[C]onversion

"It just means that someone bought stocks from an Entre who had no chance of winning. Guess it's better to be a big dog's uke than to be smart. Har har~"


This week on [C], we got introduced to some new terminology and had a couple of burning questions cleared up (primarily questions like, "How much money does Mikuni really have?" "What is meant by your 'future'?" and "Why is Rho is watching this terrible anime?").

So, it's pretty obvious at this point that skill and ingenuity don't matter in the Financial District; it's all about how strong your Pokemon is and how rich your sugar daddy is. Take Kimimaro here, for example: it doesn't matter that he's a complete retard and never uses the skill that's been winning all his fights right off the bat. He just needed to sell some "stock" from his "asset" to Mikuni, and his account went back up to fifty million...which he then promptly invested every penny of into his attack. I think, at this point, you can start using Macro. It was said that Macro was rarely used because of the expensive minimum investment (one million) - however, Kimimaro has yet to even ever go under that baseline. Is Mushroom-chan broken or something? I swear, if he calls in a 1mil Macro one day and it's stronger than his 50mil Mezzo today, I'm just going to snap.

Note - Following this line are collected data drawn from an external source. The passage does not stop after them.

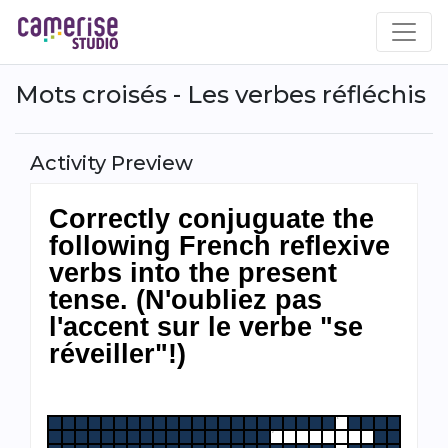
Skip
to
main
content
Mots croisés - Les verbes réfléchis
Activity Preview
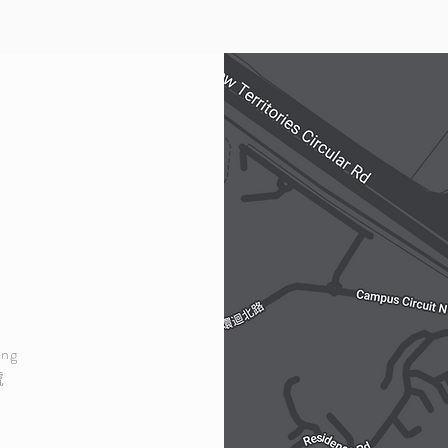
ong
號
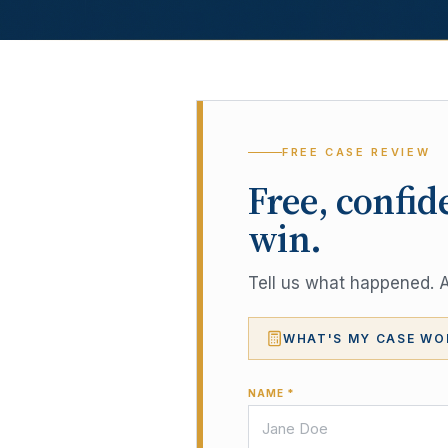
FREE CASE REVIEW
Free, confid
win.
Tell us what happened. A 
WHAT'S MY CASE WO
NAME *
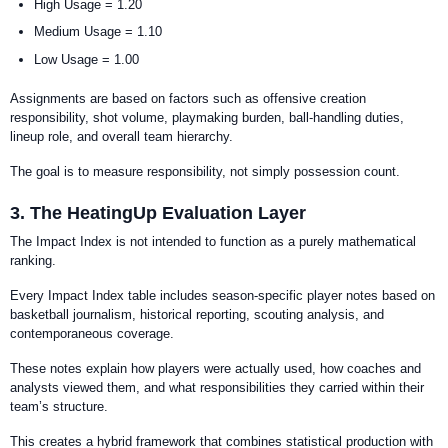
High Usage = 1.20
Medium Usage = 1.10
Low Usage = 1.00
Assignments are based on factors such as offensive creation
responsibility, shot volume, playmaking burden, ball-handling duties,
lineup role, and overall team hierarchy.
The goal is to measure responsibility, not simply possession count.
3. The HeatingUp Evaluation Layer
The Impact Index is not intended to function as a purely mathematical
ranking.
Every Impact Index table includes season-specific player notes based on
basketball journalism, historical reporting, scouting analysis, and
contemporaneous coverage.
These notes explain how players were actually used, how coaches and
analysts viewed them, and what responsibilities they carried within their
team’s structure.
This creates a hybrid framework that combines statistical production with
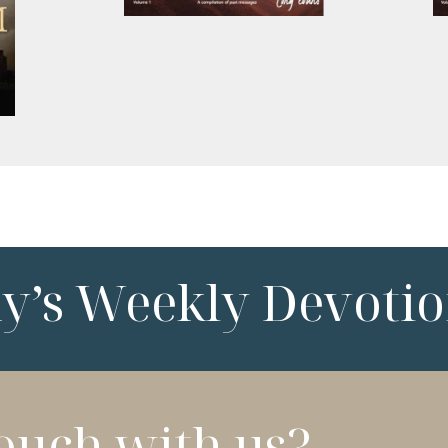
ny’s Weekly Devotio
touch with us?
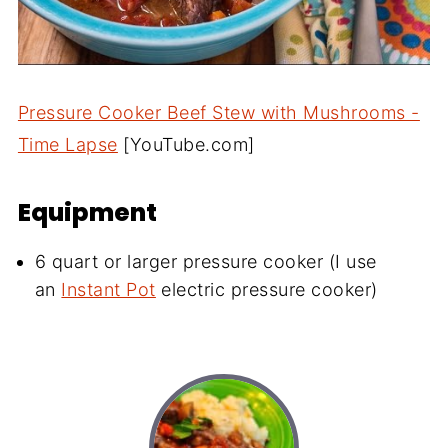
Pressure Cooker Beef Stew with Mushrooms -
Time Lapse
[YouTube.com]
Equipment
6 quart or larger pressure cooker (I use
an
Instant Pot
electric pressure cooker)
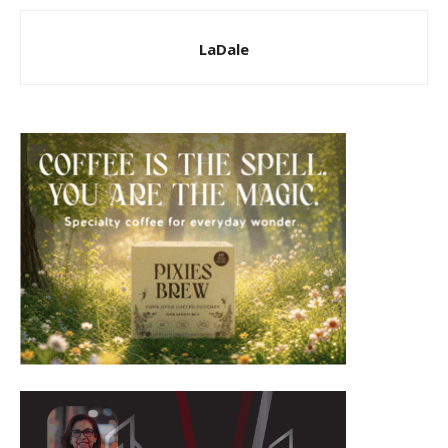
LaDale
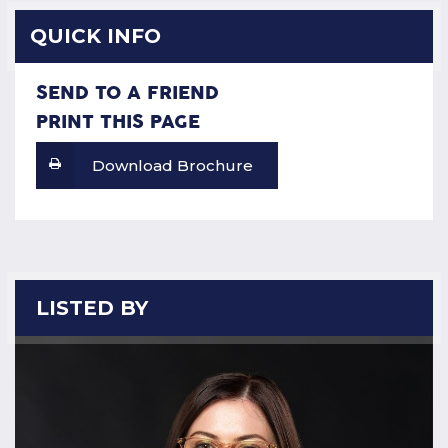
QUICK INFO
SEND TO A FRIEND
PRINT THIS PAGE
Download Brochure
LISTED BY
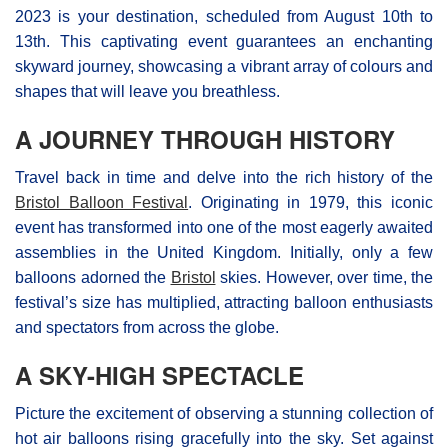
2023 is your destination, scheduled from August 10th to
13th. This captivating event guarantees an enchanting
skyward journey, showcasing a vibrant array of colours and
shapes that will leave you breathless.
A JOURNEY THROUGH HISTORY
Travel back in time and delve into the rich history of the
Bristol Balloon Festival
. Originating in 1979, this iconic
event has transformed into one of the most eagerly awaited
assemblies in the United Kingdom. Initially, only a few
balloons adorned the
Bristol
skies. However, over time, the
festival’s size has multiplied, attracting balloon enthusiasts
and spectators from across the globe.
A SKY-HIGH SPECTACLE
Picture the excitement of observing a stunning collection of
hot air balloons rising gracefully into the sky. Set against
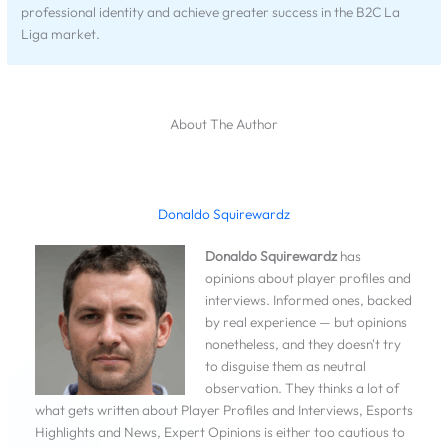
professional identity and achieve greater success in the B2C La
Liga market.
About The Author
Donaldo Squirewardz
Donaldo Squirewardz
has
opinions about player profiles and
interviews. Informed ones, backed
by real experience — but opinions
nonetheless, and they doesn't try
to disguise them as neutral
observation. They thinks a lot of
what gets written about Player Profiles and Interviews, Esports
Highlights and News, Expert Opinions is either too cautious to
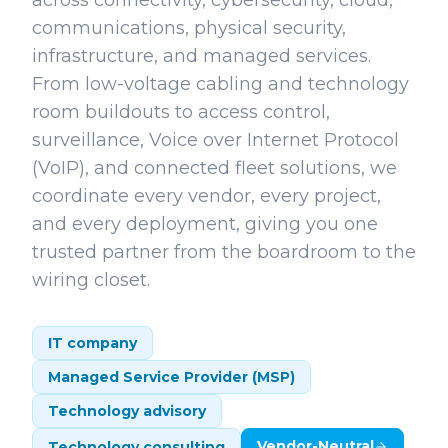
across connectivity, cybersecurity, cloud,
communications, physical security,
infrastructure, and managed services.
From low-voltage cabling and technology
room buildouts to access control,
surveillance, Voice over Internet Protocol
(VoIP), and connected fleet solutions, we
coordinate every vendor, every project,
and every deployment, giving you one
trusted partner from the boardroom to the
wiring closet.
IT company
Managed Service Provider (MSP)
Technology advisory
Vendor-Neutral
Technology consulting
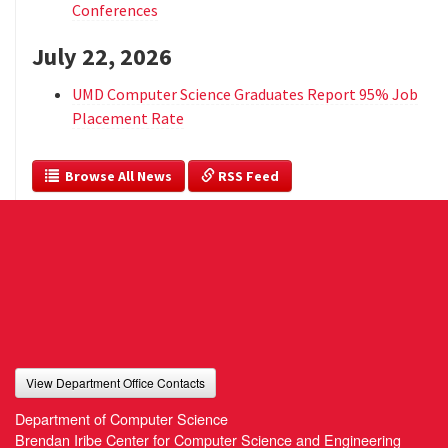
Conferences
July 22, 2026
UMD Computer Science Graduates Report 95% Job
Placement Rate
  Browse All News
 RSS Feed
View Department Office Contacts
Department of Computer Science
Brendan Iribe Center for Computer Science and Engineering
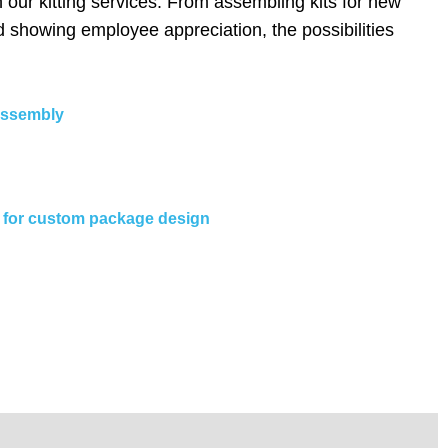
our kitting services. From assembling kits for new
d showing employee appreciation, the possibilities
 assembly
ng for custom package design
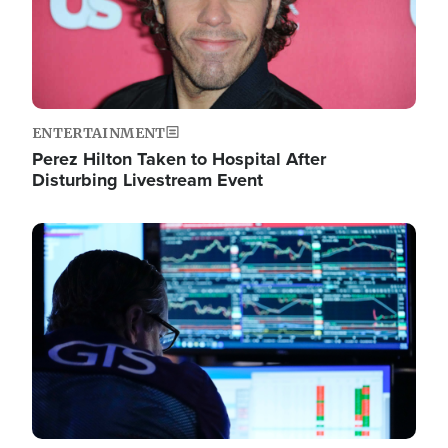
ENTERTAINMENT
Perez Hilton Taken to Hospital After
Disturbing Livestream Event
Image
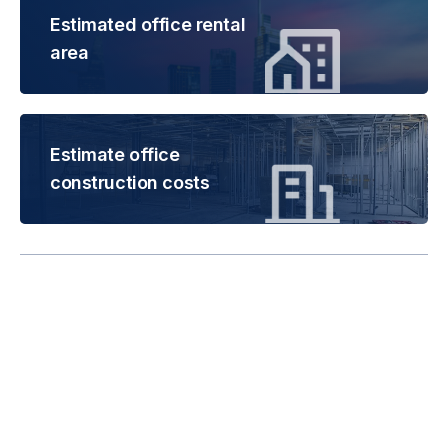
Estimated office rental
area
Estimate office
construction costs
Rental is subject to
change based on floor
areas, lease term and
market updates.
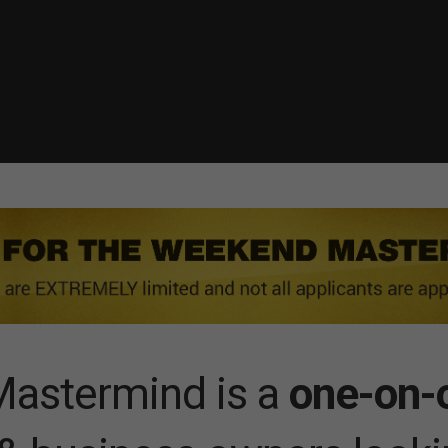
astermind is a
one-on-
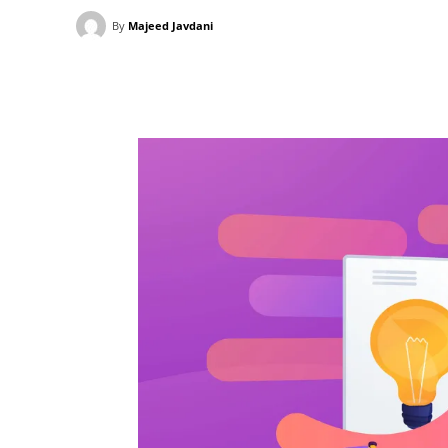
By
Majeed Javdani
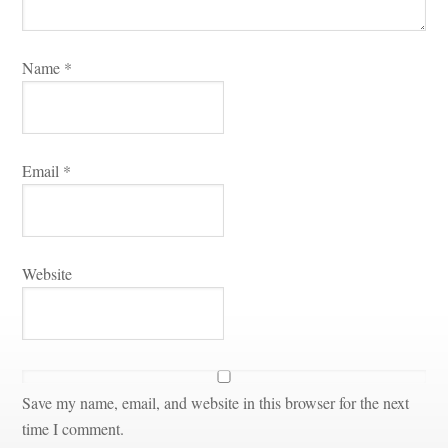
Name 
*
Email 
*
Websitundefined
Save my name, email, and website in this browser for the next 
time I comment.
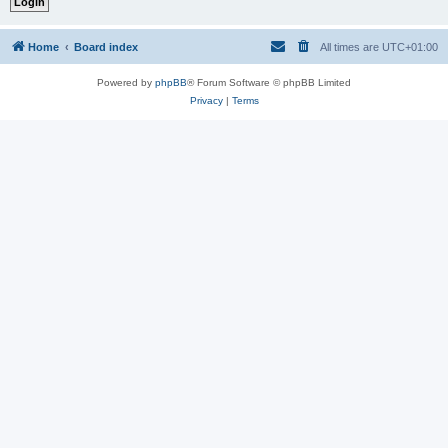
Home
Board index
All times are
UTC+01:00
Powered by
phpBB
® Forum Software © phpBB Limited
Privacy
|
Terms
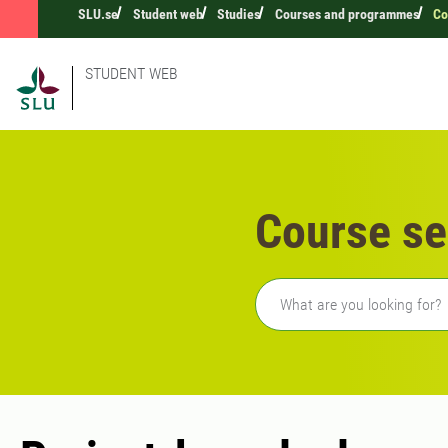
SLU.se
Student web
Studies
Courses and programmes
Co
STUDENT WEB
Course se
Freetext search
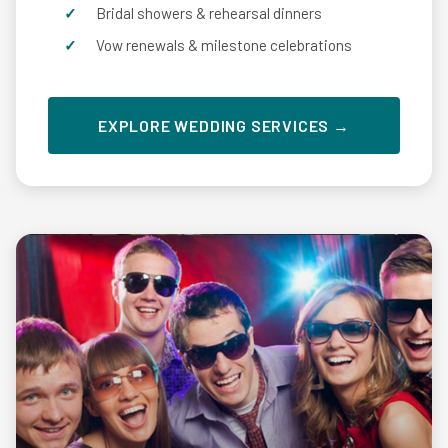
Bridal showers & rehearsal dinners
Vow renewals & milestone celebrations
EXPLORE WEDDING SERVICES →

Why does Mikuni get to summon multiple assets onto the field when the rules specifically don't allow it? I think the anime is trying to justify it by having the goat butler give birth to it, or it probably has something to do with the White Knight (card? attack? ability? gibberish?). At least we've finally established that Mikuni has a whopping thirty something billion, rather than what the display had us assuming. You'd think that, in the Financial District, they would have displays that showed more than four digits.

During Mikuni's fight, his opponent went public at the height of his success, but later Mikuni overtook him by one percent. Now, what you may not have realized, is that all of the opponent's investors just lost a huge chunk of money. They bought in when it was the most expensive, and therefore they lose a percentage of their investment equal to the percentage that the opponent's net worth was truncated by.

Simplified: buying high and selling low is the fastest way to lose all your money.


Your "future", from my understanding, is what you have been fighting for. In the case of the sensei, that would be his children - but, luckily for him, he didn't want children that badly anyway. It makes me want to join the Financial District and fight for democracy, and then lose on purpose to see what happens.

Another nota-bene would be the fact that Kimimaro still exists means his dad wasn't really fighting for him after all. I first thought that Kimimaro would be more upset about that realization, but then realized he's probably too stupid to connect those dots. I suspect it will be used in a fight some episodes later, as a mindfuck by the opponent to make Kimimaro all sad-face ugly.


Apparently, Mikuni's purpose is to convert the residents of the Financial District from pvpers into carebears. Gotta say, that's worth a lot of minus brownie points. It also makes me wonder why more people don't challenge him, when he's all like, "Is not aboot winning; it aboot not pwning pplz futurez."

What the hell is with this hand scene? We stare at a hand zoom in for like half a minute while Mikuni explains his intentions. Was Mikuni actually slowly shoving his hand into Kimimaro's face? Also, his hand is disturbingly pixellated; he should really get that looked at by a doctor.


Are people finally starting to notice the horrible quality of animation in this series yet? Mikuni's fight literally had like eight scenes, and three of them were repeated. It's as if this anime is being done by one guy in his basement. When you have to repeat a four-second scene twice in ten seconds, something is very, very wrong.